Reconhecem, é verdade, o direito da gestante violentada (dignidade), mas afirmam a precedência do direito à vida (do feto) sobre qualquer direito que lhe seja conflitante.
Alguns adeptos dessa corrente se valem ainda do Código Civil, para defender que a proteção constitucional à vida se inicia desde a gravidez fisiológica. O fato de o referido Código proteger os direitos do nascituro estaria a significar exatamente isso.

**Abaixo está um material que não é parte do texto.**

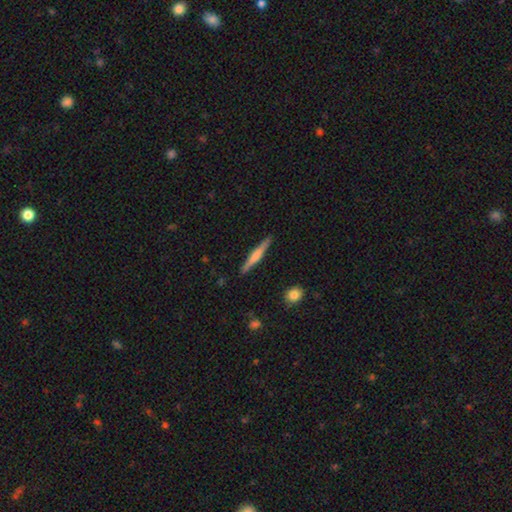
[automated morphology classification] Smooth or featured?
  - featured or disk: 60% *
  - smooth: 34%
  - star or artifact: 6%
Edge-on disk?
  - yes: 98% *
  - no: 2%
Edge-on bulge?
  - rounded: 71% *
  - boxy: 15%
  - none: 15%
Merging?
  - none: 91% *
  - minor disturbance: 7%
  - major disturbance: 1%
  - merger: 1%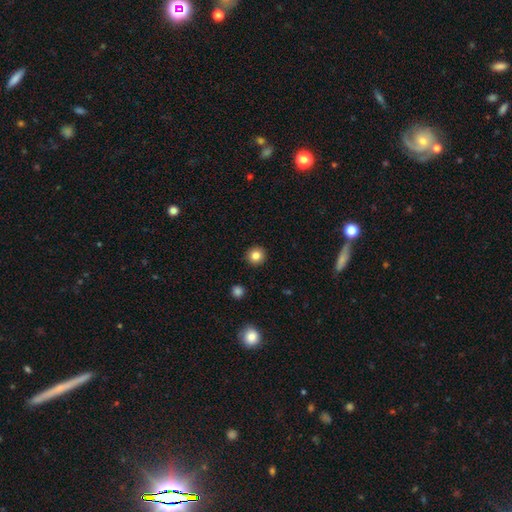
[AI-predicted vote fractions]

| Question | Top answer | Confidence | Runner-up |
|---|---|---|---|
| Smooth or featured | smooth | 84% | star or artifact (11%) |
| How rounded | round | 93% | in between (6%) |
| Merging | none | 92% | minor disturbance (5%) |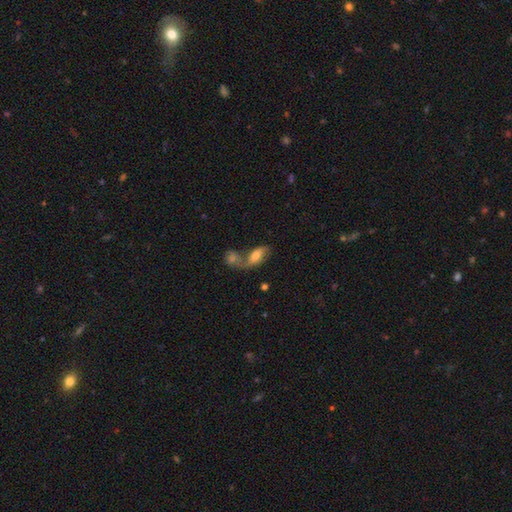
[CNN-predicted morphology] type=smooth (56%); roundness=in between (86%); merging=merger (54%).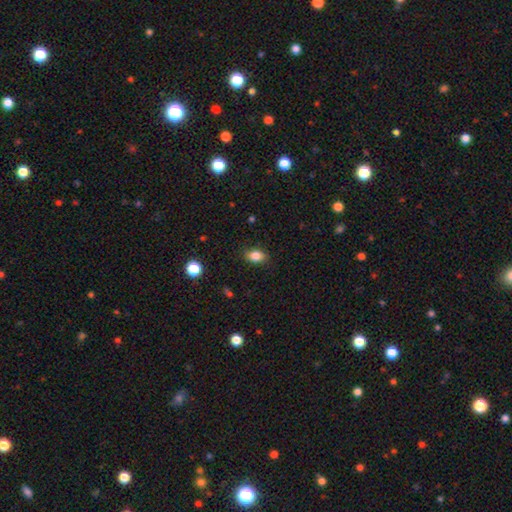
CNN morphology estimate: Overall: smooth (83%). How rounded: in between (79%). Merging: none (86%).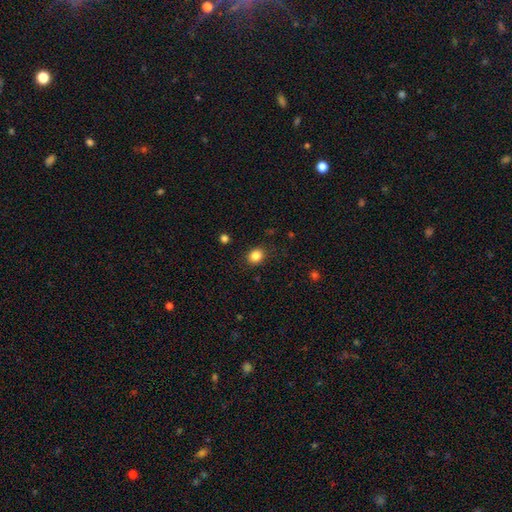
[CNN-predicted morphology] Smooth or featured? Predicted: smooth (p=0.85). How rounded? Predicted: round (p=0.65). Merging? Predicted: none (p=0.87).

Essa linha de raciocínio, guarda um certo grau de coerência , afinal, a Constituição prevê a inviolabilidade do direito à vida aos brasileiros e aos estrangeiros residentes no país. E como salientamos, para ser qualificado como brasileiro, bem como residente no país (e não no útero), pressupõe-se o nascimento. Conclusão esta que nos levará inexoravelmente a sustentar a proteção constitucional (direta) somente à vida extra-uterina. No entanto, os defensores da inconstitucionalidade do aborto sentimental, poderiam argüir que o aludido texto constitucional não deve ser interpretado literalmente, sob pena de não tutelar, igualmente, a vida dos estrangeiros residentes no exterior, que estivessem a passeio no Brasil. Assim, o fato de o legislador constitucional ter mencionado “brasileiros” e estrangeiros “residentes no país” não pode ser interpretado literalmente (restringindo o alcance da norma), devendo abranger também os estrangeiros residentes no exterior e a vida intra-uterina.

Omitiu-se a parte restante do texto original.